Many problems came about when similar species were treated under the same name and later were recognised as being different, but then applying the name to the wrong one.

A popular way of determining a species in similar groups is by providing a key that is based on the characteristics that separates one species from the other. However, this can also be a trap as such a key many not cover all the species and an unknown or new species may fit the key. Wrong names often result from the use of keys to determine a species when used in different geographical zones that often share closely related species.

In many cases confusion remains about the identity of species that were named a long time ago.
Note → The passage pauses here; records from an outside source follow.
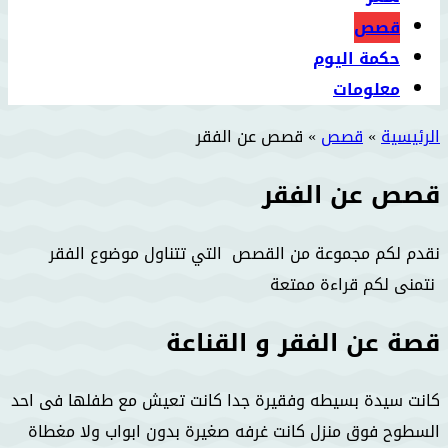
قصص
حكمة اليوم
معلومات
الرئيسية
»
قصص
»
قصص عن الفقر
قصص عن الفقر
نقدم لكم مجموعة من القصص التي تتناول موضوع الفقر
نتمنى لكم قراءة ممتعة
قصة عن الفقر و القناعة
كانت سيدة بسيطه وفقيرة جدا كانت تعيش مع طفلها فى احد
السطوح فوق منزل كانت غرفه صغيرة بدون ابواب ولا مغطاة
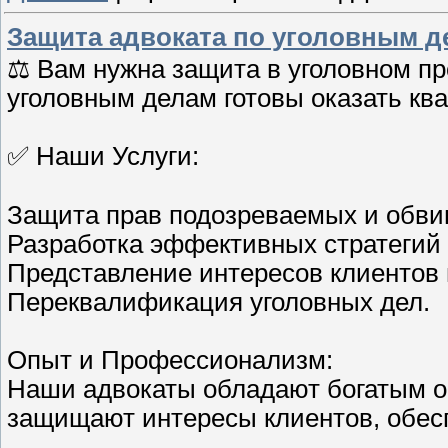
Защита адвоката по уголовным д
‍⚖️ Вам нужна защита в уголовном 
уголовным делам готовы оказать к
✅ Наши Услуги:
Защита прав подозреваемых и обви
Разработка эффективных стратегий
Представление интересов клиентов 
Переквалификация уголовных дел.
Опыт и Профессионализм:
Наши адвокаты обладают богатым о
защищают интересы клиентов, обес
Descriptions and illustrations were excellent by many authors and with diagnostic features presented leaving no doubt to their identity, but others were basic and poor, and could apply to several species.

Type-materials that represents particular species may be lost, was destroyed in wars or natural disasters, or in some cases specimens were substituted with others that may not represent the true species.

Where there is a problem with the identity of a species, all these factors must be considered.

As many species have a restricted distribution, the type locality can play an important role to determine the true identity of a species.

Confusion is caused when the same species is described several times by different people, different forms of the same species received separate names, or the same name is used for different species.

Many species were described over 100 years ago and it is difficult to know at the time, if a species was already named by somebody else. This often resulted in common widespread species having multiple names.

Kuiter, Rudie H., 2000 (English edition). Seahorses, Pipefishes and their Relatives: A Comprehensive Guide to Syngnathiformes. TMC Publishing, UK. 240 pp

Wee Y.C. and Peter K. L. Ng. 1994.
A First Look at Biodiversity in Singapore. National Council on the Environment. 163pp.

Ng, P. K. L. & Y. C. Wee, 1994.
The Singapore Red Data Book: Threatened Plants and Animals of Singapore. The Nature Society (Singapore), Singapore. 343 pp.

1 comment:

Felicia said...

Beautiful photos of your local seahorses, you must be so proud that Kuiter wants to use them. I've found that a good way to ID H. kuda is by looking at the coronet, which usually has a backward facing hook.